◆ Work instruction: Begin the copy at the line containing "TABLE 4 | Mean" in the data below and end it at the line containing "TABLE 5: Clinical", keeping each line exact and leaving out pictures.

= Beginning of Section =

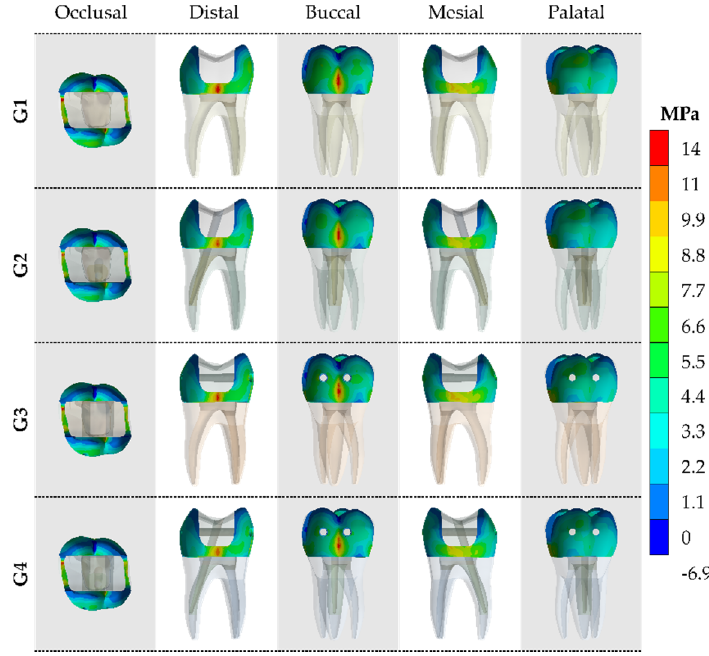
Figure 4. The maximum principal stress (MPa) concentration from five different viewpoints in the enamel tissue according to the GFP treatment.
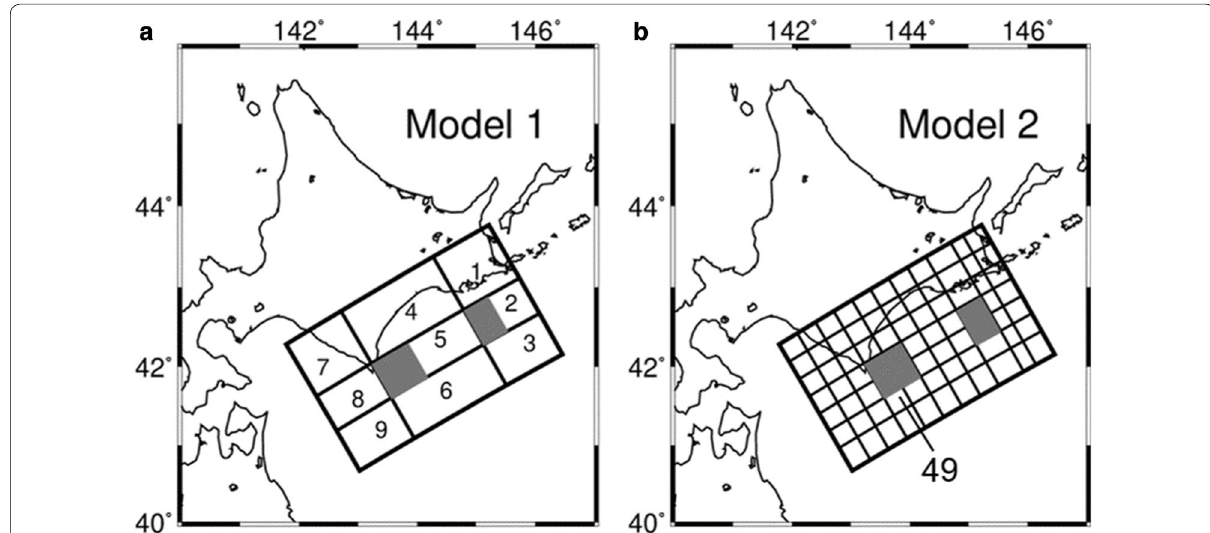
10 km subfaults. Two gray regions represent the ×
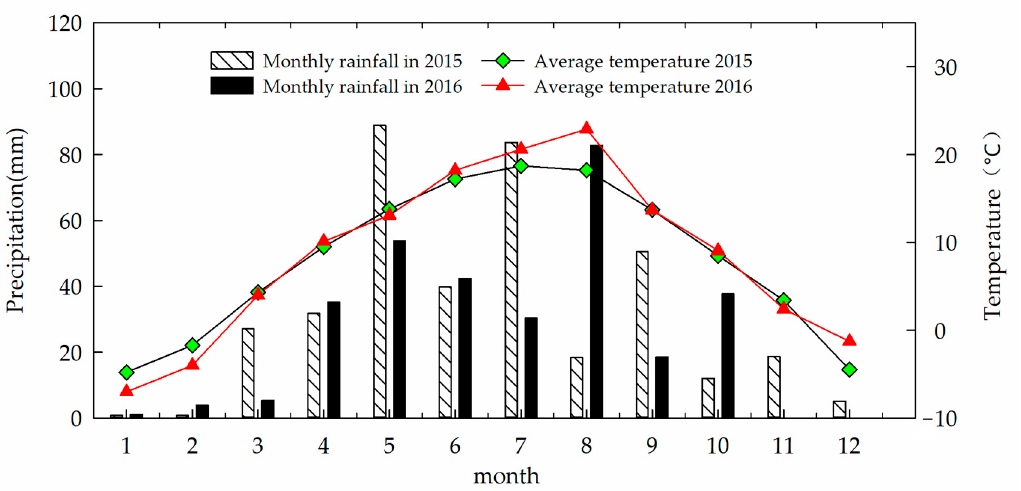
Figure 1. Precipitation and air temperature at study area in 2015 and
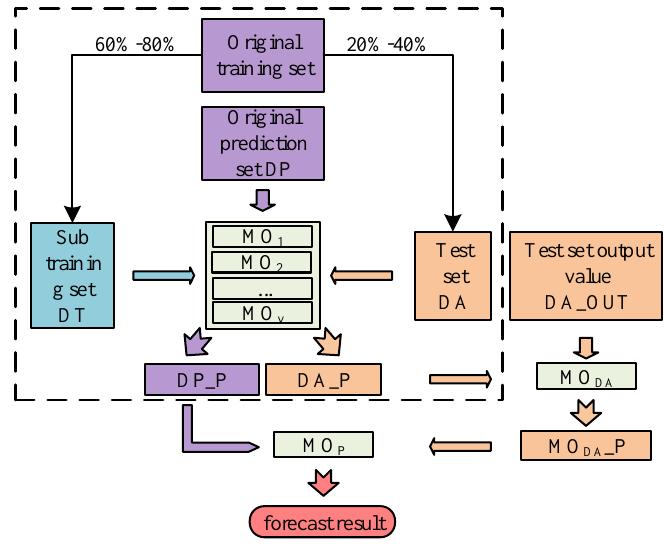
Figure 1. Schematic diagram of Blending fusion.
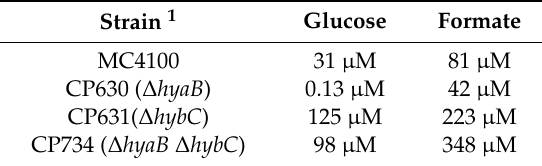
Table 2. Apparent EC 50 values of CCCP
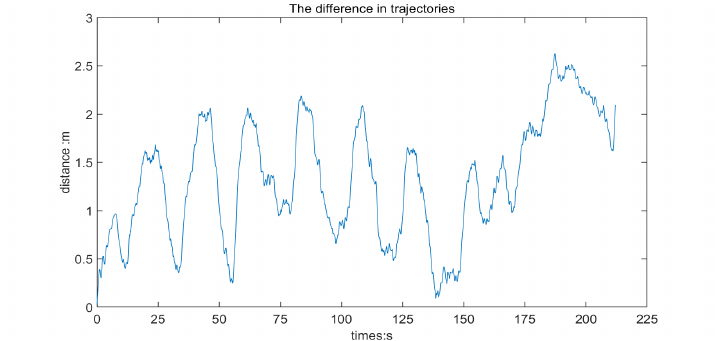
Figure 8. Distance error of coordinate points under simultaneous inscription.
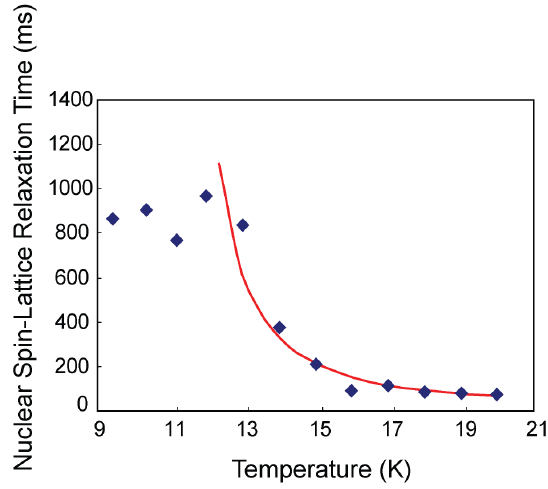
Figure 9. (Color on line) Variation of the nuclear spin-lattice relaxation time with temperature at high temperatures. The solid line (red) is a fit for a thermal activation of 73 ± 3 K and an intrinsic turneling rate of 1.5 × 10 11 s −1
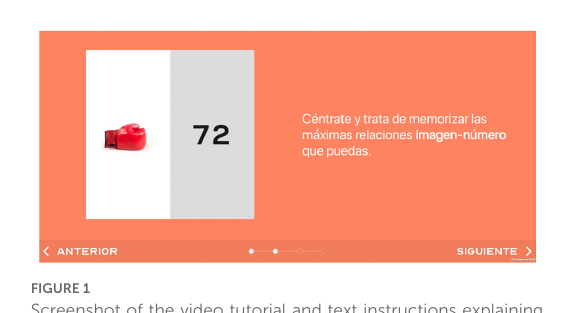
FIGURE1 Screenshot of the video tutorial and text instructions explaining task’s logic; the user can move forward ( Siguiente ) and backwards ( Anterior ) if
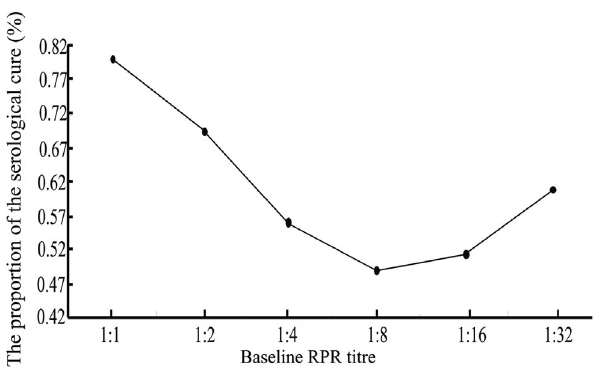
Figure 3. The proportion of serological cure by baseline RPR titre. * The proportion of the serological cure changed with changes in the baseline RPR titre. Overall, the patients with lower or higher baseline RPR titres were more likely to achieve a serological cure ( X 2 =74.12, P ,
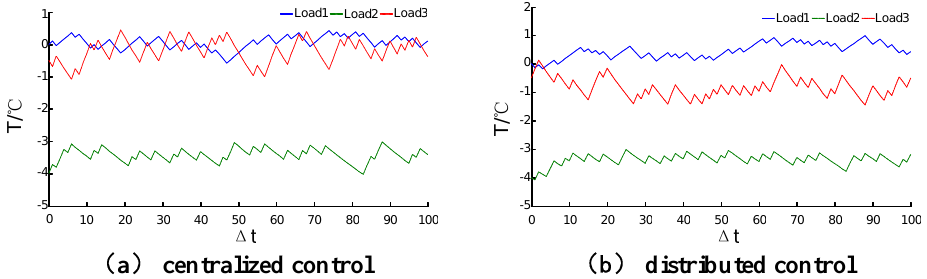
Figure 14. The function indexes comparison of centralized and distributed control; ( a ) centralized control; ( b ) distributed control.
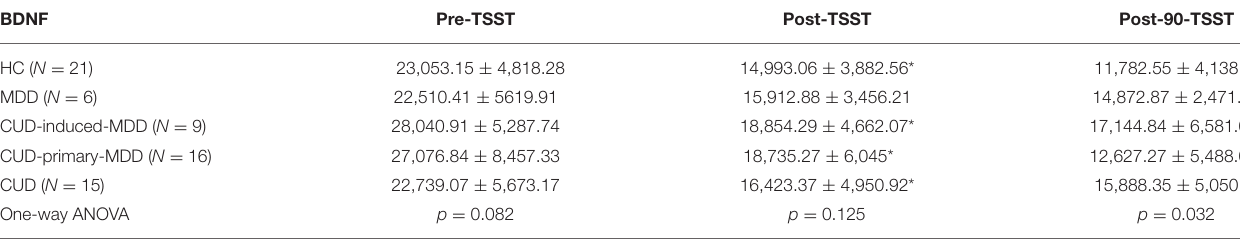
TABLE 4 | Mean BDNF concentrations during Trier social stress test (TSST).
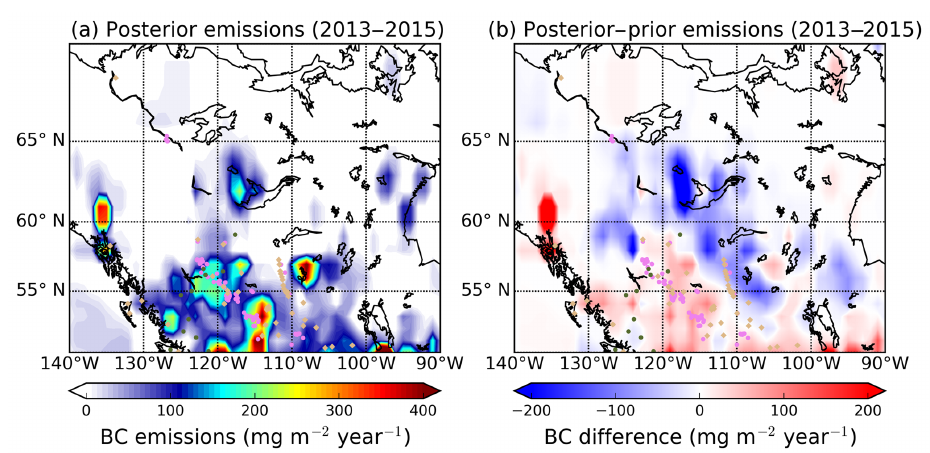
Figure 10. (a) Optimised emissions of BC in North America (western Canada) averaged over the 2013–2015 period. (b) Difference between a posteriori and a priori emissions of BC (ECLIPSEv5 was used as the prior). Magenta points on the map denote the gas flaring indus- tries from the Global Gas Flaring Reduction Partnership (GGFR) (http://www.worldbank.org/en/programs/gasflaringreduction, last access: 29 February 2017), grey points show the power industries that operate using fossil fuels and oil and gas production and oil-refining industries adopted from Industry About (https://www.industryabout.com/canada-industrial-map, last access: 29 ebruary 2017), and dark green points show active fires from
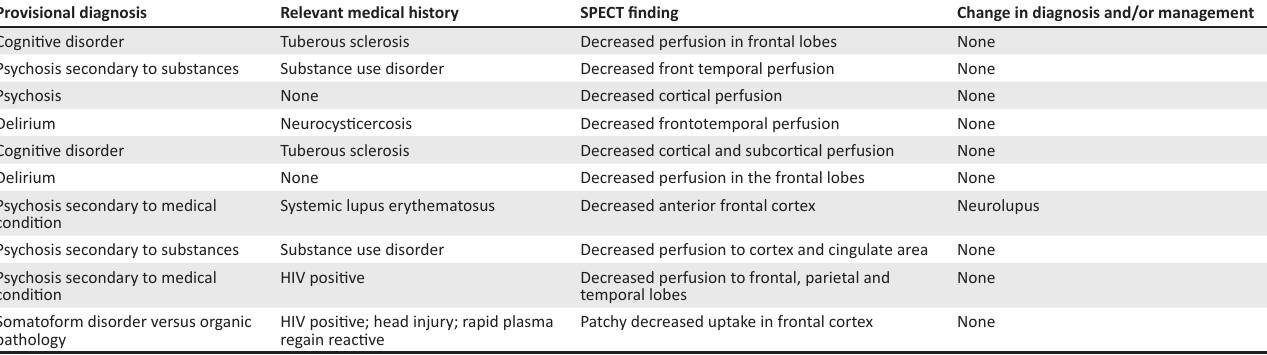
TABLE 5: Clinical features, diagnosis and management of patients with clinically significant single photon emission computed tomography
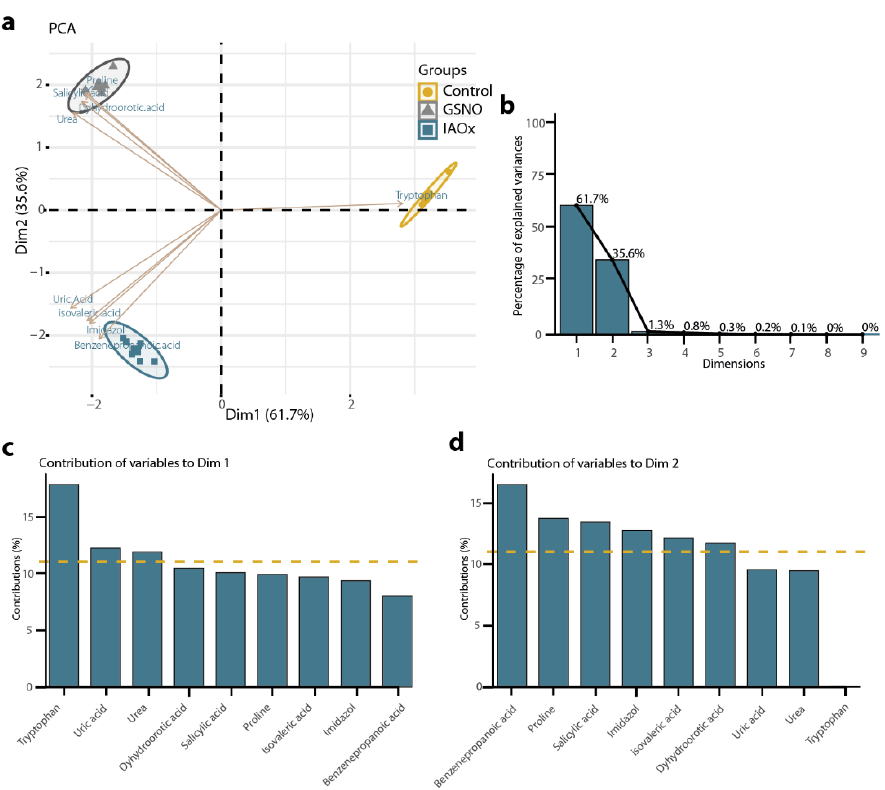
Figure 4. ( a ) The principal component analysis (PCA) using nitrogen-tagged molecules detected in A. thaliana cells by GC-MS as variables (brown). Area group samples of the same treatment, Control (yellow), GSNO (grey), and IAOx (blue). The dot size corresponds to loading cos 2 . ( b ) The relative contribution (%) of each dimension to total variation. The relative contribution (%) of each variable to ( c ) Dim1 (PC1) and ( d ) Dim2 (PC2). The average contribution is delimited by a yellow dashed line.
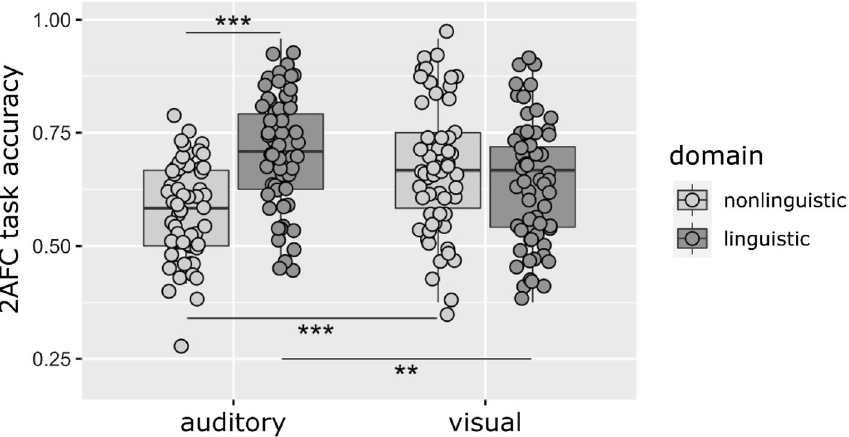
Figure 7. 2AFC accuracy by Modality and Domain with the optimal Presentation for each modality ( serial presentation for auditory stimuli, and simultaneous presentation for visual stimuli). Dots represent the mean accuracies of individual participants in a given group (a small amount of jitter was added to increase visibility). Lines in boxes represent group medians, box lengths illustrate the group interquartile range, and whiskers show minimum and maximum values. Outliers are participant data which are outside the 1.5 interquartile range beyond the first and third quartiles. *: p < 0.05, **: p < 0.01, ***: p < 0.001. Performance in the auditory linguistic condition was higher than performance in the auditory nonlinguistic condition and performance in the visual linguistic condition; and performance in the visual nonlinguistic condition was superior to performance in the auditory nonlinguistic condition (regardless of Training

= End of Section =

◆ Answer to the exercise:
TABLE 4 | Mean BDNF concentrations during Trier social stress test (TSST).
Figure 10. (a) Optimised emissions of BC in North America (western Canada) averaged over the 2013–2015 period. (b) Difference between a posteriori and a priori emissions of BC (ECLIPSEv5 was used as the prior). Magenta points on the map denote the gas flaring indus- tries from the Global Gas Flaring Reduction Partnership (GGFR) (http://www.worldbank.org/en/programs/gasflaringreduction, last access: 29 February 2017), grey points show the power industries that operate using fossil fuels and oil and gas production and oil-refining industries adopted from Industry About (https://www.industryabout.com/canada-industrial-map, last access: 29 ebruary 2017), and dark green points show active fires from
TABLE 5: Clinical features, diagnosis and management of patients with clinically significant single photon emission computed tomography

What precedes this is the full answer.